Song by Chris Brown featuring Solo Lucci

from the album Royalty
- Released: December 3, 2015
- Recorded: 2015
- Genre: Trap; R&B; hip hop;
- Length: 3:14
- Label: RCA
- Songwriters: Chris Brown; Lyrica Anderson; Michael Hernandez; Christopher Dotson; Floyd "A1" Bentley; Michael Dorsey; Bobby Joseph Turner Jr.; Caleb Nordelus;
- Producers: The MeKanics; Khemasis; Prince Chrishan; Floyd "A1" Bentley;

Music video
- "Wrist" on YouTube

= Wrist (Chris Brown song) =

"Wrist" is a song by American singer Chris Brown from his seventh studio album Royalty. It was launched along with an iTunes pre-order of the album on December 3, 2015. It was produced by The MeKanics and Khemasis and features rapper Solo Lucci. The song received mixed reviews from music critics and peaked at number 17 on the US Bubbling Under Hot 100 Singles, and number 46 on the US Hot R&B/Hip-Hop Songs chart.
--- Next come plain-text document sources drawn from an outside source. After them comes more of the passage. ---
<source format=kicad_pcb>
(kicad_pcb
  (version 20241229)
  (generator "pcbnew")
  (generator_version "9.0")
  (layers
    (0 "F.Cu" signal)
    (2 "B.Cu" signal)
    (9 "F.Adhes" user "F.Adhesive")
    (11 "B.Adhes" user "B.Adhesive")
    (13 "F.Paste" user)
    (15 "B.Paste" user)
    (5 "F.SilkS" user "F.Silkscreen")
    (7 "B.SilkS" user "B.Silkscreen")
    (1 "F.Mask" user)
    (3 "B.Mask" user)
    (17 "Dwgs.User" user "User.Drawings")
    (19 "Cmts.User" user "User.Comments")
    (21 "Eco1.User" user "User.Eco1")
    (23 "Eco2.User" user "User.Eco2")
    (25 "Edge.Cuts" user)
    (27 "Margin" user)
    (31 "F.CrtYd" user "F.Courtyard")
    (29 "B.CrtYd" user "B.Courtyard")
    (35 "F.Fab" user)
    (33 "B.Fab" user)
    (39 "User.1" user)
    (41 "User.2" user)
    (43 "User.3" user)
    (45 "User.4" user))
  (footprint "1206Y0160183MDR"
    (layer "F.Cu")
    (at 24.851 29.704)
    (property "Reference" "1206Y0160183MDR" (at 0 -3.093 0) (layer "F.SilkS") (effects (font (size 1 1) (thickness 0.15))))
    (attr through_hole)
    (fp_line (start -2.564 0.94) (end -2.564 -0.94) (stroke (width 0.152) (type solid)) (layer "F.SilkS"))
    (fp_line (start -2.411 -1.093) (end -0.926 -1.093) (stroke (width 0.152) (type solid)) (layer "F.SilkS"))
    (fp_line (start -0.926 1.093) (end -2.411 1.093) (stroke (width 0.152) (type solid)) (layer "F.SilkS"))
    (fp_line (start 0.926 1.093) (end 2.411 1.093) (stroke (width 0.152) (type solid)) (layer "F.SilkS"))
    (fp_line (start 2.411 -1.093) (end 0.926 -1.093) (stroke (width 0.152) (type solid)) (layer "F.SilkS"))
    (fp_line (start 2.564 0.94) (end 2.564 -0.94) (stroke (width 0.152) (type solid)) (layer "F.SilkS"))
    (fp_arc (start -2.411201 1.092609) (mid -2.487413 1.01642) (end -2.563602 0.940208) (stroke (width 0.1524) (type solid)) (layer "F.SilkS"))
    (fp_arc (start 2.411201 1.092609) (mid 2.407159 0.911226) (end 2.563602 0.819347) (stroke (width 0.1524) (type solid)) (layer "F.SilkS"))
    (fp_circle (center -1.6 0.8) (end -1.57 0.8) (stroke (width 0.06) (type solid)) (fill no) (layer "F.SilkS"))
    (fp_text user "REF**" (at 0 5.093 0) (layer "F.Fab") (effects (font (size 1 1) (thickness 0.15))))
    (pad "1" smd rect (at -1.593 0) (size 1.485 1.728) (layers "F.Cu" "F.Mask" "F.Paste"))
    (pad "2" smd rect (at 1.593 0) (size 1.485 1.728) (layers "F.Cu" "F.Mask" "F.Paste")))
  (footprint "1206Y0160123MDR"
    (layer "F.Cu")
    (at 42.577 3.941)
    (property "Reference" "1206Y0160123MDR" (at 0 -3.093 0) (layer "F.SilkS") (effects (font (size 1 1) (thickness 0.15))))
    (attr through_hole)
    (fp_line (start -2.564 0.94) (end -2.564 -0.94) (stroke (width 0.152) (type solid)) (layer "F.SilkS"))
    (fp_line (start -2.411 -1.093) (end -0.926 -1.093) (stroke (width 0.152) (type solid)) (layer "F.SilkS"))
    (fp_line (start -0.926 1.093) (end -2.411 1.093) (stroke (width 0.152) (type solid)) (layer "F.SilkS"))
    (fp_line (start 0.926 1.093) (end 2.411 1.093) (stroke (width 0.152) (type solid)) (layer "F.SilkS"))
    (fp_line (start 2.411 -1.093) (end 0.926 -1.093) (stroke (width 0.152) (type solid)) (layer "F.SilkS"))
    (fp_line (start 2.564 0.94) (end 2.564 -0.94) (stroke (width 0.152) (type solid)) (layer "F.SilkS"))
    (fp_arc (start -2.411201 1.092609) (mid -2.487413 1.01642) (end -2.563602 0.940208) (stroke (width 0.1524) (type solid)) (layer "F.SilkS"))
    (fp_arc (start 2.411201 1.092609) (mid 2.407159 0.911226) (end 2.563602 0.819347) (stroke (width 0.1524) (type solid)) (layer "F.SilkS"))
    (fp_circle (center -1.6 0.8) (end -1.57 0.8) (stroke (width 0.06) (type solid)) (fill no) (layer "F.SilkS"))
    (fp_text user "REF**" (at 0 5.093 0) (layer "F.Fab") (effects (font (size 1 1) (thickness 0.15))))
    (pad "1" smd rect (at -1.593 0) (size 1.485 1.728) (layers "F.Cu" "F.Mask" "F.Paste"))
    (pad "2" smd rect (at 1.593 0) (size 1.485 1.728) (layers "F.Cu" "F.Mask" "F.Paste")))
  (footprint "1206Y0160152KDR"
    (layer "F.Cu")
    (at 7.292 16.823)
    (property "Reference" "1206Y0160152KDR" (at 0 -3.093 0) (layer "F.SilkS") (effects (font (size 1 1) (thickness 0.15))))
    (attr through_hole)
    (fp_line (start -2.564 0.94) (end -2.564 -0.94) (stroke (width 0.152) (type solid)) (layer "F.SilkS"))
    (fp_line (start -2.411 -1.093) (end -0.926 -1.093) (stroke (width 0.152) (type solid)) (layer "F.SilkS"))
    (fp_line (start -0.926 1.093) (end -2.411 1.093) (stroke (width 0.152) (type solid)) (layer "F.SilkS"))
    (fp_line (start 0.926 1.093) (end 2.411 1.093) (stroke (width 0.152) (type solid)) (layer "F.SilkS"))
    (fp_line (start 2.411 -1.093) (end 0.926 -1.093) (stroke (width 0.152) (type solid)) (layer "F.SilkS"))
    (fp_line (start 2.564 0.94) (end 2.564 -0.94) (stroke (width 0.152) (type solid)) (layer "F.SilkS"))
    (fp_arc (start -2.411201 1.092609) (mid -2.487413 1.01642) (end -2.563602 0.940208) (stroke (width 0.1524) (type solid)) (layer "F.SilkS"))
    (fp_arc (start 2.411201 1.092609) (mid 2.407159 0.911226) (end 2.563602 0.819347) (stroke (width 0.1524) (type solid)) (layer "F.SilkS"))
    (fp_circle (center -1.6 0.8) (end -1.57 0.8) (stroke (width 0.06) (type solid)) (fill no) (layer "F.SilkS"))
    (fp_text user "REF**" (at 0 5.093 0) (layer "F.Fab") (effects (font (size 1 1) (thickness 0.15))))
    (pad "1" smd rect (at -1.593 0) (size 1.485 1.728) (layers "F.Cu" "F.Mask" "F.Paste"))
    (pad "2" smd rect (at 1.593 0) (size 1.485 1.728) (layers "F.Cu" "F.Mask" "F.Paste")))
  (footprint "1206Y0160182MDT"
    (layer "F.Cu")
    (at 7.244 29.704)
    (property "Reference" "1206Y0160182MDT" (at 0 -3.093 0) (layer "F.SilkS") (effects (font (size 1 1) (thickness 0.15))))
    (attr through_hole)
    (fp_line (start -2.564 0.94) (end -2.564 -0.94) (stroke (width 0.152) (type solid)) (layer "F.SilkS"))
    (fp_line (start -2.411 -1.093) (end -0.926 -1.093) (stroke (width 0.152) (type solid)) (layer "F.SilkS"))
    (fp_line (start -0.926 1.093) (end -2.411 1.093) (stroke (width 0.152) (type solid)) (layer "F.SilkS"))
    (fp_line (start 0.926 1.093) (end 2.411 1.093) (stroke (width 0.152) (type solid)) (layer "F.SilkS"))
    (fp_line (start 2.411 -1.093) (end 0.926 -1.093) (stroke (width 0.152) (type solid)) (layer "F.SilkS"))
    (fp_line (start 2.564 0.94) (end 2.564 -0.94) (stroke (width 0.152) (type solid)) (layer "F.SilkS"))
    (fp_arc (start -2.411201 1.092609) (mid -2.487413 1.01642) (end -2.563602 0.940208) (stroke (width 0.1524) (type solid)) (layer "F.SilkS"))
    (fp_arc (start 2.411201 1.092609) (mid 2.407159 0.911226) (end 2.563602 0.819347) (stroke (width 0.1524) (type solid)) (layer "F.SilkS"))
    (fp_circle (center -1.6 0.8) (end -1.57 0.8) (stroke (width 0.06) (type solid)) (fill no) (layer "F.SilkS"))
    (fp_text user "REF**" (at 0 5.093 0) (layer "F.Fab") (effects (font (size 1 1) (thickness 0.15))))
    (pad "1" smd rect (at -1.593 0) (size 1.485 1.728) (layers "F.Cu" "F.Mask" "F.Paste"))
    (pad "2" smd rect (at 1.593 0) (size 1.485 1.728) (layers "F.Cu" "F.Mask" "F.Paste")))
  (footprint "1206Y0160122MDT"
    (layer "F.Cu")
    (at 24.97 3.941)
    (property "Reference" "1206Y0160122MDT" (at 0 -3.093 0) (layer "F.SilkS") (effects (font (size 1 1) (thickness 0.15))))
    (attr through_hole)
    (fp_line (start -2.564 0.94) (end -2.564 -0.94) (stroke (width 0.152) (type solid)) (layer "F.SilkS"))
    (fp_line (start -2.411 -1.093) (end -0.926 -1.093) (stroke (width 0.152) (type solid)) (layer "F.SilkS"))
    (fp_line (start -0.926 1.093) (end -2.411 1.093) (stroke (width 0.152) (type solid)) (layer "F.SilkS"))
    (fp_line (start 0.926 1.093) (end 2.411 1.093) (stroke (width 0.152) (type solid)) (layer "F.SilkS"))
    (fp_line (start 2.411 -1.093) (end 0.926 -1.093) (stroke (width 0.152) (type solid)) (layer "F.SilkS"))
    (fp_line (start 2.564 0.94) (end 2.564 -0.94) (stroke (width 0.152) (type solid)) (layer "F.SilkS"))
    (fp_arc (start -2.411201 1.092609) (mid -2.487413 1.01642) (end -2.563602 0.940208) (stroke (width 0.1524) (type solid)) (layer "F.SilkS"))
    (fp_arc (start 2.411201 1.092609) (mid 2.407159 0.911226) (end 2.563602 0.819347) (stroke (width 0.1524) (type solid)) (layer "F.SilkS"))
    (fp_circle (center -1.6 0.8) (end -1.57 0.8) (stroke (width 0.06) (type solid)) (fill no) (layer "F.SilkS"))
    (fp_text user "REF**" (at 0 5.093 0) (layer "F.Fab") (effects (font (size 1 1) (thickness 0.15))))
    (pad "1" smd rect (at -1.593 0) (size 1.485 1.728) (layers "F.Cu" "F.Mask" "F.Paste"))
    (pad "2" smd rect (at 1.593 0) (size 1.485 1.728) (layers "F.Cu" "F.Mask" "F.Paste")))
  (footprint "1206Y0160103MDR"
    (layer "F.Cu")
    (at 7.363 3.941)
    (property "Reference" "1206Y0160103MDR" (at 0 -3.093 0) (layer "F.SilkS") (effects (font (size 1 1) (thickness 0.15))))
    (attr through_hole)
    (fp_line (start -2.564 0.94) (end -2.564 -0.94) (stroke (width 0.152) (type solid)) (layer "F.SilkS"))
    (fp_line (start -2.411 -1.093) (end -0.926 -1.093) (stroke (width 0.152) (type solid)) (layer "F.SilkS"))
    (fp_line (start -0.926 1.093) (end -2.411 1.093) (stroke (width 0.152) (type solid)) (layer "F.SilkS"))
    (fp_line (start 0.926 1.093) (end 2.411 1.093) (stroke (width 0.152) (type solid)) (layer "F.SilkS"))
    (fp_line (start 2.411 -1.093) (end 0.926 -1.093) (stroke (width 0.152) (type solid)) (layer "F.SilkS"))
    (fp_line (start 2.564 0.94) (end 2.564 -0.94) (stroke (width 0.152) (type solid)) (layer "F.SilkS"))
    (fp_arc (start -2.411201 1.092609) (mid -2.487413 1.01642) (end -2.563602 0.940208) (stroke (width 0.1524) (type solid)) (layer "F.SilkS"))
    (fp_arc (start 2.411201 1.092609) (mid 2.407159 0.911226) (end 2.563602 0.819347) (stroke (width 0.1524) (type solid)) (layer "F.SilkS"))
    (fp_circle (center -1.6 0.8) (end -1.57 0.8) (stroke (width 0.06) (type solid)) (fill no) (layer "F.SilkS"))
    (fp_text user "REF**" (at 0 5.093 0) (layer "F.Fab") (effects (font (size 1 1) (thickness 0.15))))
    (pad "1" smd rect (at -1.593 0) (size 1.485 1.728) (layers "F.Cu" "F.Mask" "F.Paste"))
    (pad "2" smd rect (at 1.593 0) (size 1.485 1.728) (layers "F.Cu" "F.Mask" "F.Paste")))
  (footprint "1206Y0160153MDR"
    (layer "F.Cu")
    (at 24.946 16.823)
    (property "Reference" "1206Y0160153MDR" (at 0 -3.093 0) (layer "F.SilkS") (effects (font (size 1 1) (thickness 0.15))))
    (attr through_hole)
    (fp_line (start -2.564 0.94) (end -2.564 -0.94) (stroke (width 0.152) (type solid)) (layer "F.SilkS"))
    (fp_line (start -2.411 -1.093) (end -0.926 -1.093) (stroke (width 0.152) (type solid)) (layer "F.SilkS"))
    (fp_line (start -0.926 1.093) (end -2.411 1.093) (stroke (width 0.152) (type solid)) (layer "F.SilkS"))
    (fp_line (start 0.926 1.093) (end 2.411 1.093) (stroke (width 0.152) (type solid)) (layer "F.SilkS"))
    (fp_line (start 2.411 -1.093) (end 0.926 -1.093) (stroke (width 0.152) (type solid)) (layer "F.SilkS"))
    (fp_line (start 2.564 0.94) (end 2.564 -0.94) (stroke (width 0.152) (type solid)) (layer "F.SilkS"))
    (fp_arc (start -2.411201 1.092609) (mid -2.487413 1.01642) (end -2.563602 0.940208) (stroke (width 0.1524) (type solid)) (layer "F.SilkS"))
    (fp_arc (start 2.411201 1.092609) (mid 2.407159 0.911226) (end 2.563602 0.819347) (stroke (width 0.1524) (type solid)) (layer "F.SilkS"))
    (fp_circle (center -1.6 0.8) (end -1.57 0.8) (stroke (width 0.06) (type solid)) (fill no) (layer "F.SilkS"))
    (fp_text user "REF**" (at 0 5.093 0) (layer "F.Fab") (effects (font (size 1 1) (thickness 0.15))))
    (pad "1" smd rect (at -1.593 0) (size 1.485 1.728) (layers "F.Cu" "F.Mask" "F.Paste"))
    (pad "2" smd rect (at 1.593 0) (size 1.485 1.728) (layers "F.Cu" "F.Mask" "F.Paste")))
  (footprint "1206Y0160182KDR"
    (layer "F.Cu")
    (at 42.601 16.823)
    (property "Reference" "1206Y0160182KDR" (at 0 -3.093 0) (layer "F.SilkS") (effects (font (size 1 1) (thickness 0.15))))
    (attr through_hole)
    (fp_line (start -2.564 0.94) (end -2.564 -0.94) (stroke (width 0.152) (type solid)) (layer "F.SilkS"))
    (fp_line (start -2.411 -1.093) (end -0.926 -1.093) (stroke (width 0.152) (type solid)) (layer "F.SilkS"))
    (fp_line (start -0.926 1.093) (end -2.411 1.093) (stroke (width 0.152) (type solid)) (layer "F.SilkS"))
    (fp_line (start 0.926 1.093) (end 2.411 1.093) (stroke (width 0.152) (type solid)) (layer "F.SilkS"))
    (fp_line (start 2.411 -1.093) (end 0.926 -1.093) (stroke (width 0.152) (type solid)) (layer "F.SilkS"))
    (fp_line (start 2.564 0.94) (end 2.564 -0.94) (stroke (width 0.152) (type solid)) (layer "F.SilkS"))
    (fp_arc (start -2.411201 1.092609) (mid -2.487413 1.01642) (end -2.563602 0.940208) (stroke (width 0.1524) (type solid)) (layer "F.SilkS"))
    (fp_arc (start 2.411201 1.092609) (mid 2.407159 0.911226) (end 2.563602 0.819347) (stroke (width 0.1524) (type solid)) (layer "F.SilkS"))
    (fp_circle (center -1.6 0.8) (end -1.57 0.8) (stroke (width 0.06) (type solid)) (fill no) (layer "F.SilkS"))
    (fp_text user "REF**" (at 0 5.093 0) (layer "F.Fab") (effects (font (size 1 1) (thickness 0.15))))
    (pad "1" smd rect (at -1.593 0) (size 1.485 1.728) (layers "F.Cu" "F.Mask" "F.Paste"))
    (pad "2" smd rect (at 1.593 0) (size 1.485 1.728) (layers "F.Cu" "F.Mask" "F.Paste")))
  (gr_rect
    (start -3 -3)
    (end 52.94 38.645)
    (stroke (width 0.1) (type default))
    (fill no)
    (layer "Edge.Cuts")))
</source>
An official remix of the song featuring Young Thug and Jeezy was released in 2016 and is contained in OHB and Brown's collaborative mixtape Before the Trap: Nights in Tarzana.

==Composition==
"Wrist" is a trap song with some heavy influences from R&B and hip hop.

==Music video==
On December 15, 2015, Brown uploaded the music video for "Wrist" on his YouTube and Vevo account.

==Critical reception==
"Wrist" received mixed reviews from music critics. Susan Smith of The Columbus Dispatch said that Brown on the song puts on his "singer-with-rapper-sensibilities" persona, for an "edgy" and "very likable" song. Michael Arcenaux of Complex said that the song "comes across as rather banal and beneath Brown's talent". Brad Wete of Billboard said that the song is one of the standout moments on Royalty, comparing it to Brown's previous single "Look at Me Now" (2011). Mike Pizzo of Las Vegas Weekly said that in the song Solo Lucci is a "Future ripoff". Brandon Caldwell of Houston Press, despite commending Lucci's performance on the track, said that the song "sucks", criticizing its lyrics, saying that "Brown is a legend, of the bad-boy variety. He's also the creator of far too many songs that should never have left the studio, "Wrist" included".

==Charts==

Chart performance for "Wrist"
| Chart (2016) | Peak position |
|---|---|
| US Bubbling Under Hot 100 Singles (Billboard) | 17 |
| US Hot R&B/Hip-Hop Songs (Billboard) | 46 |

==Certifications==

Certifications for "Wrist"
| Region | Certification | Certified units/sales |
| New Zealand (RMNZ) | Gold | 15,000^{‡} |
| United States (RIAA) | Gold | 500,000^{‡} |
^{‡} Sales+streaming figures based on certification alone.